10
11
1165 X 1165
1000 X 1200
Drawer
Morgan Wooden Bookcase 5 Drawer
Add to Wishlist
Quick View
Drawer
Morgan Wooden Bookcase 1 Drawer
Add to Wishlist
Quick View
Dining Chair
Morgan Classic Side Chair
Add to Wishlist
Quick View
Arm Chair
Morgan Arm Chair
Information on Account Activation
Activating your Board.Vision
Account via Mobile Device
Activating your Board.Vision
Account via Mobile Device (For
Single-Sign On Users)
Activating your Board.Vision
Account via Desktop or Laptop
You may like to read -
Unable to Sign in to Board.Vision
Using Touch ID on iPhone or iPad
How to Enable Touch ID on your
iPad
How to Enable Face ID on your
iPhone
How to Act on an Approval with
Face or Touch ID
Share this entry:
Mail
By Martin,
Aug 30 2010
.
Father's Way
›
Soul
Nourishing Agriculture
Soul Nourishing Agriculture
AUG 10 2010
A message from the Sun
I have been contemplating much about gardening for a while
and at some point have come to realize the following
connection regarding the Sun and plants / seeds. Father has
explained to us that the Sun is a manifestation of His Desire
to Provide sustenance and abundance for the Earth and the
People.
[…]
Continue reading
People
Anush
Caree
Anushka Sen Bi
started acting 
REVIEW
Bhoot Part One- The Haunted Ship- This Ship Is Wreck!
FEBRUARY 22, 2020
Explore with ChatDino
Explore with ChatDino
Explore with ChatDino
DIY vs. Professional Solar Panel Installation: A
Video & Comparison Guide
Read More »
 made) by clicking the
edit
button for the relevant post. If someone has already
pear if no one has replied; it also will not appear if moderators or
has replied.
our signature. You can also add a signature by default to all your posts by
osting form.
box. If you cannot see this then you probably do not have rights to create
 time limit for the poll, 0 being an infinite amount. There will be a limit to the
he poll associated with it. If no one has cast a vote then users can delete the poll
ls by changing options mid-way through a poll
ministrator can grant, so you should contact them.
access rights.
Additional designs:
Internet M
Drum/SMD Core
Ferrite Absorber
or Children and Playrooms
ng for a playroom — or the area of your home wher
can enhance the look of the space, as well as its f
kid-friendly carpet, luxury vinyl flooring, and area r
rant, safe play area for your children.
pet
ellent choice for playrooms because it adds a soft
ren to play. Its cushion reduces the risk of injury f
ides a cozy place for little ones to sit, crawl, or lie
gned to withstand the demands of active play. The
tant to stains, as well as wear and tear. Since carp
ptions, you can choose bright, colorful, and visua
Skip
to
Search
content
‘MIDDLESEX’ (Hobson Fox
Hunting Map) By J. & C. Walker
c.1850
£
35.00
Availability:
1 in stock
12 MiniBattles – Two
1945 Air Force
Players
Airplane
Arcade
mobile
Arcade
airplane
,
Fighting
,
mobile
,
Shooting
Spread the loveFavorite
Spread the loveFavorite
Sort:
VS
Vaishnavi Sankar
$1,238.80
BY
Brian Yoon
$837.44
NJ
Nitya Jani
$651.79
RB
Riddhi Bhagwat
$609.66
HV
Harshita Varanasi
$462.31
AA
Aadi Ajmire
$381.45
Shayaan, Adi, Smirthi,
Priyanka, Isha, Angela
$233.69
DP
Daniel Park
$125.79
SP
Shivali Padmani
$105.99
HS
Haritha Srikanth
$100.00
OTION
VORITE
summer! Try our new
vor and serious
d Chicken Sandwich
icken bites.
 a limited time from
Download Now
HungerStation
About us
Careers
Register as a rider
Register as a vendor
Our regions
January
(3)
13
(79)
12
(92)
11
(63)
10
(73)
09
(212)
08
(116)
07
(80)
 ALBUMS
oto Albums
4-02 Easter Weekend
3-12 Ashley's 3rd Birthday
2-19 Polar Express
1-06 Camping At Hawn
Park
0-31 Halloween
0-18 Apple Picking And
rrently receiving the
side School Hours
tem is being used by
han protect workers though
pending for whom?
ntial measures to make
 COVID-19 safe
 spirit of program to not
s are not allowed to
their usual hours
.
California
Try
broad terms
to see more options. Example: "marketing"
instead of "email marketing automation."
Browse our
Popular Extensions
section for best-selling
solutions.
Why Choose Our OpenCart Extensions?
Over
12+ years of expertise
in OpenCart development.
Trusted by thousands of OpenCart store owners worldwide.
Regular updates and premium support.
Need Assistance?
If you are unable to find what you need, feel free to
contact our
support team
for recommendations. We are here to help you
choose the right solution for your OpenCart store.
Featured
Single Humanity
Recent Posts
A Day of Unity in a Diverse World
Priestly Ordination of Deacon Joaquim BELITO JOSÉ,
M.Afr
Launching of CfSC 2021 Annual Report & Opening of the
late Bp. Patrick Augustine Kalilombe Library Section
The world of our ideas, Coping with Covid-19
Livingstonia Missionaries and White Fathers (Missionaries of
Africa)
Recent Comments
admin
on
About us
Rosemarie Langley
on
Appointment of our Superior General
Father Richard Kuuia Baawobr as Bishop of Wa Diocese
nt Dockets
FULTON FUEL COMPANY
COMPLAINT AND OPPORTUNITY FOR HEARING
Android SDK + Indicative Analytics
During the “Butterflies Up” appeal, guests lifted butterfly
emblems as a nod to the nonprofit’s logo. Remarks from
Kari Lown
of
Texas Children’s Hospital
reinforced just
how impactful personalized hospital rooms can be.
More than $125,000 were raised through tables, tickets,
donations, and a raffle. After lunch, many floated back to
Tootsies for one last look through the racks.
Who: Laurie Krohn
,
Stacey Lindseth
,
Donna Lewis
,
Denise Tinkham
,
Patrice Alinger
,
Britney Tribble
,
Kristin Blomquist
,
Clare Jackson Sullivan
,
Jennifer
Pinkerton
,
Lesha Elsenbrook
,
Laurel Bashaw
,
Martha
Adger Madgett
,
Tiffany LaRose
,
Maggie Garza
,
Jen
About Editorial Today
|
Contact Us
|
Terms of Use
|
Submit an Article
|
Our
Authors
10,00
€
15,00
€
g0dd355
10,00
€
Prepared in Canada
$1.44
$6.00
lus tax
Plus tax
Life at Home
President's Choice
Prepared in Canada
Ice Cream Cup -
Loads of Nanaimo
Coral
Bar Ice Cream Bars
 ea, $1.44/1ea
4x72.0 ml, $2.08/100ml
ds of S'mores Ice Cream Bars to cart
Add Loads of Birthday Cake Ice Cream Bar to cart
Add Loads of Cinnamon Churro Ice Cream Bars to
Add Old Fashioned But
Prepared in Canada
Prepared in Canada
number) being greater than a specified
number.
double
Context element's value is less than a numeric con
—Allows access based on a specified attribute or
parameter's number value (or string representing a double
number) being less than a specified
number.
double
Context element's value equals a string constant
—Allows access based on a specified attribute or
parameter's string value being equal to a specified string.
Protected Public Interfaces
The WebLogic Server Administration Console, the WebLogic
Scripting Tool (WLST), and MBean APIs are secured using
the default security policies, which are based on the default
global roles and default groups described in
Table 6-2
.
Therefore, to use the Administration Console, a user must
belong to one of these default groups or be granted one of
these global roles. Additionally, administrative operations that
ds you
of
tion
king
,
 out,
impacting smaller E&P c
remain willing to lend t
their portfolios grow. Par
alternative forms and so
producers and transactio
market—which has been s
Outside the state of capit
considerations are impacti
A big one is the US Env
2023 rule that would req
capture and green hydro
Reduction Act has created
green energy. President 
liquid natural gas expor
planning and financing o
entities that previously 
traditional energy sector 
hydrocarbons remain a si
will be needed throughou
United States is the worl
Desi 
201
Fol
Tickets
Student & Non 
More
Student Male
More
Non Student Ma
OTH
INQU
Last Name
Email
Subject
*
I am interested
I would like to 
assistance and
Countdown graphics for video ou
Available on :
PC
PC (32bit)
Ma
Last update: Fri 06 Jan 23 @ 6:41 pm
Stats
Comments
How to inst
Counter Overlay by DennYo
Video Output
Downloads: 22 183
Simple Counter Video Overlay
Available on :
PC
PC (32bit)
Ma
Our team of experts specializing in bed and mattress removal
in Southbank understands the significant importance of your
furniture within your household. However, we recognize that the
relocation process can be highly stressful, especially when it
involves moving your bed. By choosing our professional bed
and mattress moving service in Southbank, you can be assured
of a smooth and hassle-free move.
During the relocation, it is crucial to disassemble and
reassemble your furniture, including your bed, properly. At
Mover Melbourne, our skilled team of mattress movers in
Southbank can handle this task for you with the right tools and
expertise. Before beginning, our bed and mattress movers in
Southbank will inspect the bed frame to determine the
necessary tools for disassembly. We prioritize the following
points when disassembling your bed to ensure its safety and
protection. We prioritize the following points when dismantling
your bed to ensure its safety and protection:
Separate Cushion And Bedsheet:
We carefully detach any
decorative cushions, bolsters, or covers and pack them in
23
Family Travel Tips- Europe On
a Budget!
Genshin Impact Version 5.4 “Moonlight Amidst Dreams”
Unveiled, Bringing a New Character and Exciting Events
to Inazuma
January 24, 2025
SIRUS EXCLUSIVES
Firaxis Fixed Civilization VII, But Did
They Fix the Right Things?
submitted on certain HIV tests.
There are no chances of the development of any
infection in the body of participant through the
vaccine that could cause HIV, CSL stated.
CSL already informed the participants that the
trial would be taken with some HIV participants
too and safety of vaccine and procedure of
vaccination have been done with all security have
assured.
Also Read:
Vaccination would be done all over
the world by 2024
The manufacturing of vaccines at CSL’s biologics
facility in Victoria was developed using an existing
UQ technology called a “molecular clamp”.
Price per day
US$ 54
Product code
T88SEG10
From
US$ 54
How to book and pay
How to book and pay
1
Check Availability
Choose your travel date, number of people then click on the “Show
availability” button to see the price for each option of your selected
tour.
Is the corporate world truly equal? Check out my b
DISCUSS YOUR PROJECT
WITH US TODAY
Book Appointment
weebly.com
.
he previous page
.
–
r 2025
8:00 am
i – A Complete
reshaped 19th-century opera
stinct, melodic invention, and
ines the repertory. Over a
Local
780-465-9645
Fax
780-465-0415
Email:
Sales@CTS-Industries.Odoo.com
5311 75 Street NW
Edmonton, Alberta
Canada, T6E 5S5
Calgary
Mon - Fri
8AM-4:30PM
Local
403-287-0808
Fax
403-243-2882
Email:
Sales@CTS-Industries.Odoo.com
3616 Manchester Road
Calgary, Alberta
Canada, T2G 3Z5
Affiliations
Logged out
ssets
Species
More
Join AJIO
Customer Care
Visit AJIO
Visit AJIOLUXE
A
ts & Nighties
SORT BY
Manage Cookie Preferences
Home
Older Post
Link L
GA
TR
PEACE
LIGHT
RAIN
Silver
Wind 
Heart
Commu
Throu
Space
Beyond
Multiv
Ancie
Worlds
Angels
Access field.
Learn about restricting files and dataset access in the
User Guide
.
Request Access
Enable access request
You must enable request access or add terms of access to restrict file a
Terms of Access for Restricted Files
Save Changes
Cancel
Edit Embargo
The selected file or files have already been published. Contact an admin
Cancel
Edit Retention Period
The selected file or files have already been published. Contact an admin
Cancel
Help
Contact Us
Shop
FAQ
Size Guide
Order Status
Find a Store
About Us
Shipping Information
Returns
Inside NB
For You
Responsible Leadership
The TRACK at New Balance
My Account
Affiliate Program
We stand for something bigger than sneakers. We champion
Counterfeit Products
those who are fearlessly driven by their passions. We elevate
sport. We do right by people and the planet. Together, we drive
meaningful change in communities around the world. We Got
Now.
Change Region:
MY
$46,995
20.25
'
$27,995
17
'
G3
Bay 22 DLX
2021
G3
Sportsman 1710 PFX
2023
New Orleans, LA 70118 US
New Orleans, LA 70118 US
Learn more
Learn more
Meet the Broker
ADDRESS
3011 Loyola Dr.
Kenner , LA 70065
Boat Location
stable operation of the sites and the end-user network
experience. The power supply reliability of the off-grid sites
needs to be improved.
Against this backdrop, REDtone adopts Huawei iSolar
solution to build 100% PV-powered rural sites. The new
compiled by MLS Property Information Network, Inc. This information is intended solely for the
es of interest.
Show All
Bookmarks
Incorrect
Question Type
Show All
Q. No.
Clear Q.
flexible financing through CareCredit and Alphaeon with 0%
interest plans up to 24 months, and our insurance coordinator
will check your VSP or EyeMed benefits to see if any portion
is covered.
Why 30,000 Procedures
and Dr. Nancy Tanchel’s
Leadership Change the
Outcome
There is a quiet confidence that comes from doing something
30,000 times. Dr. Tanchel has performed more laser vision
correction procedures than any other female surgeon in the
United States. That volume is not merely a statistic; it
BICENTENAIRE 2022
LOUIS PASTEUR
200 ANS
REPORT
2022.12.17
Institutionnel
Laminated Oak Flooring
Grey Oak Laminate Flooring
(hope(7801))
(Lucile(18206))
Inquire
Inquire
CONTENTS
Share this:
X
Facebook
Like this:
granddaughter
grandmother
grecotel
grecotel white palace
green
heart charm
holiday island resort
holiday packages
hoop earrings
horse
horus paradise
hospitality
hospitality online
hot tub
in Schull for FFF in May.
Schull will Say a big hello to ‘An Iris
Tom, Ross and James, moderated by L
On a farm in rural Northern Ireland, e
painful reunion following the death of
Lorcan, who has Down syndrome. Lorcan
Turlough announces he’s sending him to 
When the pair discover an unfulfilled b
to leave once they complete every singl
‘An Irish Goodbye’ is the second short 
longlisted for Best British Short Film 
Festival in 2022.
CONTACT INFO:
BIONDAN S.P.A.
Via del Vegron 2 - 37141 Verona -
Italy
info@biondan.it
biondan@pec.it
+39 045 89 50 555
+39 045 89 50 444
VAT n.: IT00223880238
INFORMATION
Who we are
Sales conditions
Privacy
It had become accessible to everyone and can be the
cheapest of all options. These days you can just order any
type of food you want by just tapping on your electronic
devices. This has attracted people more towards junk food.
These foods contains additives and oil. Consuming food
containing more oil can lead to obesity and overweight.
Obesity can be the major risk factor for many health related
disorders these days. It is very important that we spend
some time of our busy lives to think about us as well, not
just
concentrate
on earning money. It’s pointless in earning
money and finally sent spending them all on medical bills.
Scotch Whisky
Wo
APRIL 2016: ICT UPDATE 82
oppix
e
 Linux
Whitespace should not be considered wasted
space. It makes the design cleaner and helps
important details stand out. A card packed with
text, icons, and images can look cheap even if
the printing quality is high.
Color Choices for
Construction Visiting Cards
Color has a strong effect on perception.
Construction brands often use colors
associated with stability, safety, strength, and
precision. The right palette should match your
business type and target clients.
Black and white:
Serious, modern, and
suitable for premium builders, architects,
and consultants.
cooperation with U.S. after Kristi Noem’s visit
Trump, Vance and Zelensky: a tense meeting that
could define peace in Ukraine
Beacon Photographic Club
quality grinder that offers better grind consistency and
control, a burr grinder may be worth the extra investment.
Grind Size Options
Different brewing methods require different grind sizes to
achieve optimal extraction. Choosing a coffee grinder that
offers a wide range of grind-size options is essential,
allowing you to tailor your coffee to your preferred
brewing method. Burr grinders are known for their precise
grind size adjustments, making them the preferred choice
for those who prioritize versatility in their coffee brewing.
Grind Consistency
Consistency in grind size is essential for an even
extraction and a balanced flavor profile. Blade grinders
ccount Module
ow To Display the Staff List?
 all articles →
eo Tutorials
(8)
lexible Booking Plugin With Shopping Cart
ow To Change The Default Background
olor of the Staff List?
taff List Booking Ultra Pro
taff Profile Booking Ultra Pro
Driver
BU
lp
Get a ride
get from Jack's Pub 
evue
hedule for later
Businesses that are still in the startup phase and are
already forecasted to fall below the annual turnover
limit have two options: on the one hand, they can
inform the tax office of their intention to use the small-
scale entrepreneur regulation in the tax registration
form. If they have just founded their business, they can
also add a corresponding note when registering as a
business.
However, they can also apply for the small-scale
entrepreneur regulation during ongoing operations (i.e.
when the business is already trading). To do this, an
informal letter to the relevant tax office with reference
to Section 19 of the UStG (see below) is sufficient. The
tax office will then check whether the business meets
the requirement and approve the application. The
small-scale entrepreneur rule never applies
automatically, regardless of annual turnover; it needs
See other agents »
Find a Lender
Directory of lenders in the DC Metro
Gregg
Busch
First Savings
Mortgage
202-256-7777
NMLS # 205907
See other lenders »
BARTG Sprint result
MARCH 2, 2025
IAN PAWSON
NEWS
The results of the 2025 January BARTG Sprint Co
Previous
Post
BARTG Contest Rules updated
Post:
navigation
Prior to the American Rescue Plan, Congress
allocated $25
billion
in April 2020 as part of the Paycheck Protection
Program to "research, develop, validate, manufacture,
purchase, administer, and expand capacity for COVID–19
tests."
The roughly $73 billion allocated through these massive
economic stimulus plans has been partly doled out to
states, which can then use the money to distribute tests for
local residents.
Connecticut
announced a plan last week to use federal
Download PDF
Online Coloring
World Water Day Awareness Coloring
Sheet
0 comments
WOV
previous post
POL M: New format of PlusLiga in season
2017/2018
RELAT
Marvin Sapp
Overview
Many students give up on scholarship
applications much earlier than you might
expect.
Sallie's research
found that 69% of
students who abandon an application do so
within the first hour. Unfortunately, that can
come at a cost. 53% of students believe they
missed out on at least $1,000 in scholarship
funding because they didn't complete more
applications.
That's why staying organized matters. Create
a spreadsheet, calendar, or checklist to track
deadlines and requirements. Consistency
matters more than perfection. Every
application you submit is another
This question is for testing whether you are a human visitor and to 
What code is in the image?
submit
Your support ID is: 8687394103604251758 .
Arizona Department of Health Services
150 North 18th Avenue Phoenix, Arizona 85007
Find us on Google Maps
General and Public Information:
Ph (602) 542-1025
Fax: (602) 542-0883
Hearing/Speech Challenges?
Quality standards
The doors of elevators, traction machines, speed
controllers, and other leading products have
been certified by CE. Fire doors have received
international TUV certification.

########################################

## EXERCISE BRIEF
Go through the records above, find each line with the string "tests", and copy it.

## OUTPUT OF THE EXERCISE
submitted on certain HIV tests.
tests."
states, which can then use the money to distribute tests for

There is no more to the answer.